For her new series she accompanies comedians as they return to their childhood homes. Her guests include Alan Brough, Carl Barron, Noeline Brown, Shane Jacobson and John Safran.

“What I like about it is the guest knows the area better than you do, and the viewer, and takes you on a bit of a trek. So I can have my questions ready to go but if they take us on a tangent somewhere then my ‘impro’ background is ready to go and investigate extra information,” she says.

“These people are natural storytellers. They’re comics who do funny things and know how to express themselves. Comics often mine their own childhood for stuff on stage anyway. I think with a lot of them when something happens that’s a bit hard or sad they turn it into a funny story to entertain their friends or get it out of their system.

“So hopefully by the end of the episode you get to know the person a bit more rather than the personality, if you like.”

The episodes take her to the West coast of the North Island of NZ, Burleigh Heads in Queensland, Stanmore in Sydney, and Melbourne.

“Alan Brough has a beautiful story because in Hawera and New Plymouth in New Zealand, everything is still there: the house, the repertory theatre company that his parents ran, the primary school, the high school.

“Mt. Taranaki looms over you the whole time as a dormant volcano.

“Carl Barron was a real catch because he hardly does any publicity at all. He took us to Burleigh Heads and we went on his paper run from his house to his primary school.”

But Zemiro admits to being very taken by meeting longtime television idol Noeline Brown.

“As a 10 year old I was glued to The Naked Vicar Show thinking ‘How can you be that sophisticated and be funny?’ She was equal to the boys on her left and her right and then she’d be Lois the Tea Lady,” she recalls.

“Meeting Noeline was like meeting someone from another era and yet to me she’s still 40, in my mind. I’d never met her before until she opened the door in Bowral where she lives now. We spent a whole day together never having met before. Part of my premise is ‘Never meet your idols because you’re always disappointed.’ But that turned out to not be true with her.

“Alan is very candid about boarding school and his first few years there, but I won’t give it all away. Noeline is very candid about certain moments in her primary (years) and Carl is reflective.”

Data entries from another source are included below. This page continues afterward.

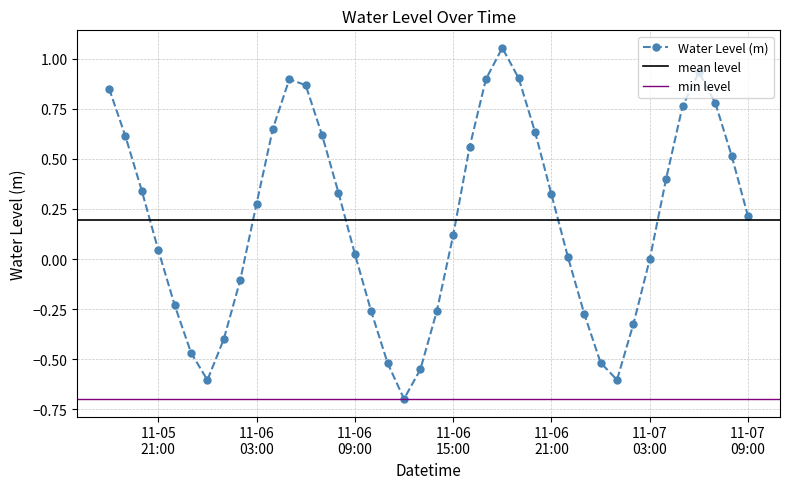

List the labels in order of value, largest first.

2022-11-06 18:00:00, 2022-11-07 06:00:00, 2022-11-06 19:00:00, 2022-11-06 17:00:00, 2022-11-06 05:00:00, 2022-11-06 06:00:00, 2022-11-05 18:00:00, 2022-11-07 07:00:00, 2022-11-07 05:00:00, 2022-11-06 04:00:00, 2022-11-06 20:00:00, 2022-11-06 07:00:00, 2022-11-05 19:00:00, 2022-11-06 16:00:00, 2022-11-07 08:00:00, 2022-11-07 04:00:00, 2022-11-05 20:00:00, 2022-11-06 08:00:00, 2022-11-06 21:00:00, 2022-11-06 03:00:00, 2022-11-07 09:00:00, 2022-11-06 15:00:00, 2022-11-05 21:00:00, 2022-11-06 09:00:00, 2022-11-06 22:00:00, 2022-11-07 03:00:00, 2022-11-06 02:00:00, 2022-11-05 22:00:00, 2022-11-06 14:00:00, 2022-11-06 10:00:00, 2022-11-06 23:00:00, 2022-11-07 02:00:00, 2022-11-06 01:00:00, 2022-11-05 23:00:00, 2022-11-07 00:00:00, 2022-11-06 11:00:00, 2022-11-06 13:00:00, 2022-11-07 01:00:00, 2022-11-06 00:00:00, 2022-11-06 12:00:00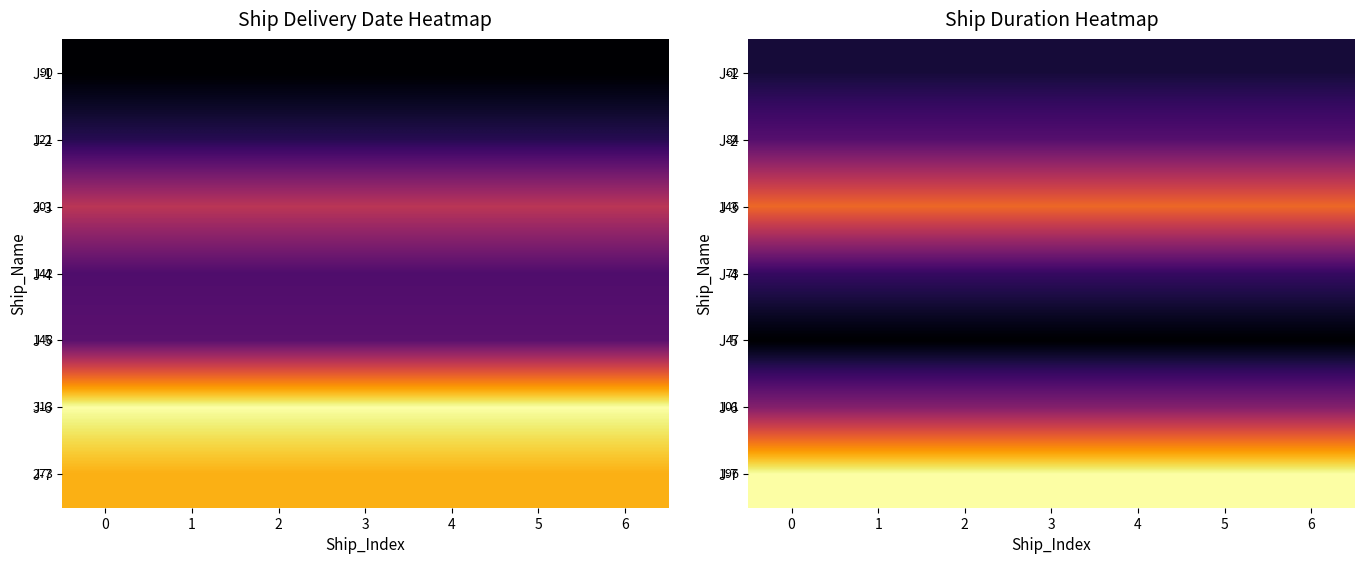

True or false: J-1 has a value of 62 at 2.

True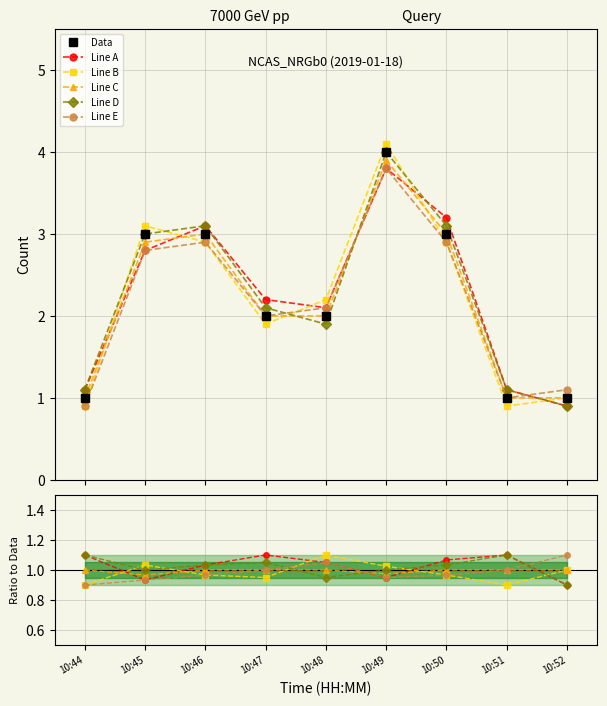

What is the difference between the highest and lowest values at 10:52?

0.2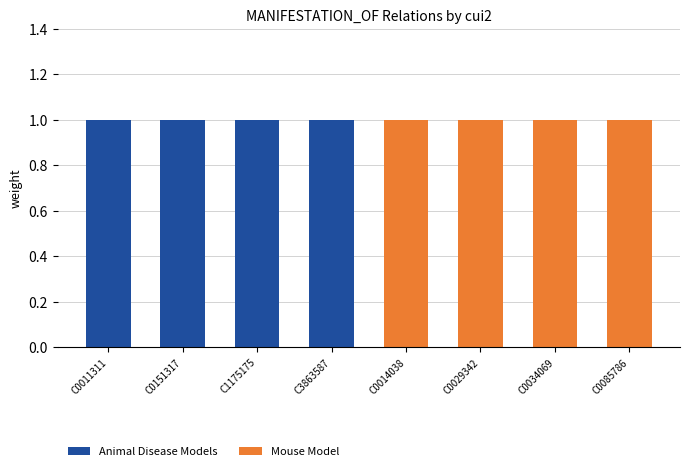

True or false: Animal Disease Models has a value of 0 at C0029342.

True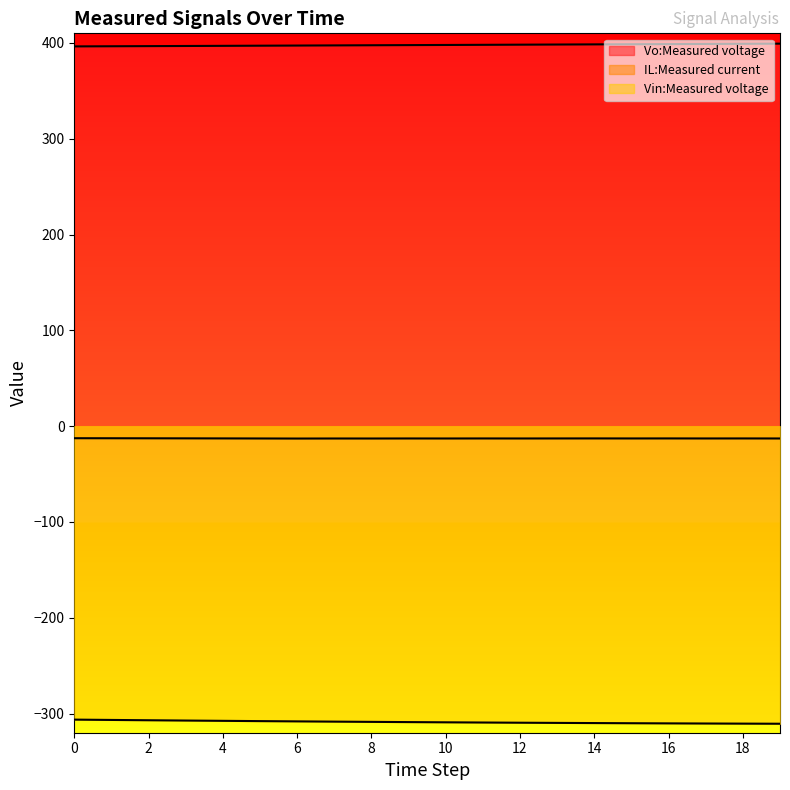

List the labels in order of Vin:Measured voltage value, smallest first.

19, 18, 17, 16, 15, 14, 13, 12, 11, 10, 9, 8, 7, 6, 5, 4, 3, 2, 1, 0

Yet the reflections weren’t always pleasant memories and Zemiro admits to probing some of her subjects.

“It’s a conversation. It’s me talking to them, not an empty vessel. I have opinions too and I challenge them on a few things,” she insists.

“It’s not just nostalgia and “weren’t the good old days great?” because sometimes they weren’t.

“But it’s like they’re writing a little love letter to their home.”

If the series, produced by Cordell Jigsaw Zapruder, wins another season, Zemiro is hoping to repeat the process with another group of like-minded subjects, possibly actors or musicians.

She’s also resisted the temptation to revisit her own past, in case she gets the opportunity for a Home Delivery reversal, where another presenter asks about her own upbringing.

“I grew up above a restaurant in Bondi and I went to an Australian public school that had a mini-French primary school within it. So there would be great stories to tell about that.”

Julia Zemiro’s Home Delivery airs 9:05pm Wednesdays on ABC1.